— Фрагмент документа —
============

Лучший клоун эпохи, гениальный режиссер, а теперь еще и руководитель цирка – о том, когда и как нужно работать, о творческих планах и своем рецепте счастья.
Скажите, вам, человеку с мировой славой, востребованному и загруженному, зачем вам Петербургский цирк?
Я люблю делать невозможное. И цирк – это еще одно невозможное дело, которое хотелось бы сделать красиво.
Цирк на Фонтанке сейчас закрылся на реконструкцию. Какие проекты вы осуществляете сейчас?
Формула, по которой мы начали сейчас работать, – это Дирекция новых программ со множеством направлений. Первое – театры и цирк. Крупнейшее из предстоящих мероприятий – II Международный культурный форум. Кроме того, стартует спектакль, который называется «Чу».
Это продолжение нашумевших в 1980-е «Чурдаков»?
Да, он продолжает тему, которую мы сделали 30 лет назад. На берегу реки Чу – реки времени, реки жизни – продолжается старая история клоунов, выброшенных из жизни и живущих среди выброшенных вещей на чердаке. Клоуны на пенсии, но все равно продолжают каждый вечер в 7 часов играть в спектакль, хотя нет ни одного зрителя. И при этом счастливы, потому что суть человека заключена в нем самом, а не в том, что его окружает. И как бы окружение ни формировало человека, все равно его внутренний стержень и создает его жизнь, а не наоборот.
Этот спектакль – как антитеза Беккету?

============

— Данные набора —
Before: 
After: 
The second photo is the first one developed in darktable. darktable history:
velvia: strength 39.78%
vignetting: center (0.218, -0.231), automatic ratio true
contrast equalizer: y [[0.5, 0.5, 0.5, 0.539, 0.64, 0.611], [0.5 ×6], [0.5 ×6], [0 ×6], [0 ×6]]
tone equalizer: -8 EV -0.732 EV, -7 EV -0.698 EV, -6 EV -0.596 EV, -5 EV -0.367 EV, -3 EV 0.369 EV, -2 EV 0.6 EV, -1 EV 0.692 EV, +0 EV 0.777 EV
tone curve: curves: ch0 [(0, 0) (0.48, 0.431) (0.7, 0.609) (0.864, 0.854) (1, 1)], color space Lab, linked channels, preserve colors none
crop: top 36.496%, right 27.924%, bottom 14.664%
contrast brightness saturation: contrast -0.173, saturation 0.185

============

— Задания к упражнению —
1. Переведите на английский язык предложение из интервью о цирке: «Я люблю делать невозможное».
2. Напишите продолжение интервью о цирке, начиная сразу после его последней реплики.
Записи никак не связаны с интервью о цирке.

— Результаты по заданиям —
1. I love doing the impossible.

2.
Я всегда тяну за две ниточки. Если беру эпическое, то рядом обязательно возникает интимное, тонкое. Я довожу спектакль до состояния трагического, но не могу на этом его завершить. Я сделал несколько спектаклей, как бы полемизируя с Беккетом. Хочу доказать, что абсурдность, безвыходность вовсе не определяют нашу жизнь. Они существуют, но не могут быть основой жизни. Человек всегда борется с абсурдностью бытия. Как и мои персонажи, я не собираюсь жить по законам абсурдизма, я буду жить как хочу. Хорошо может быть всегда – и сегодня, и завтра. И вчера было хорошо. Для меня сейчас все более глубоко и осознанно, чем было раньше. Раньше я интуитивно шел, из меня перло – и это все я выбросил, а то, что я за эти годы прожил, я пытаюсь языком клоунады высказать через этот спектакль.
Чердак, старые вещи – здесь наверняка живет тайна…
Тайна присутствует во всех моих спектаклях. И пока она присутствует, я люблю спектакли. Нельзя все упрощать до уровня бытового существования.
На какой возраст рассчитан «Чу»?
Боюсь, что 20+ или 50+… Не потому, что там сексуальные сцены, а потому что, когда зритель одного возраста – для него легче играть, отдавая все ему, а когда разные возрасты, приходится расширять свою палитру, а значит, утолщать свою глубину. Поэтому, чем точнее зритель, тем тоньше я могу работать. На первом этапе делаем 12+, а потом, если места в зале будут появляться, тогда и детям повезет.
Вы ко всем своим спектаклям подходите с этой точки зрения?
Мои спектакли многоуровневые, и если первый-второй уровень понятны детям, то дальше у них начинаются сложности с восприятием, ребенок чувствует, что это – не его. Я – представитель детей в мире взрослых, я – шпион. Но я стараюсь детей на свои спектакли не пускать. Нельзя одновременно играть для детей и для взрослых. И я давно уже решил: дети и так счастливы, помогу несчастным.
А как вам удается заставить себя зажечься к каждому спектаклю?
Артисту приходится решать такие кроссворды бесконечно. То чувством, то случайностью, то напором. Нужно постоянно иметь и искать какое-то бесконечное количество отмычек от себя же, которые все время теряются или перестают работать.
А как же обязательства?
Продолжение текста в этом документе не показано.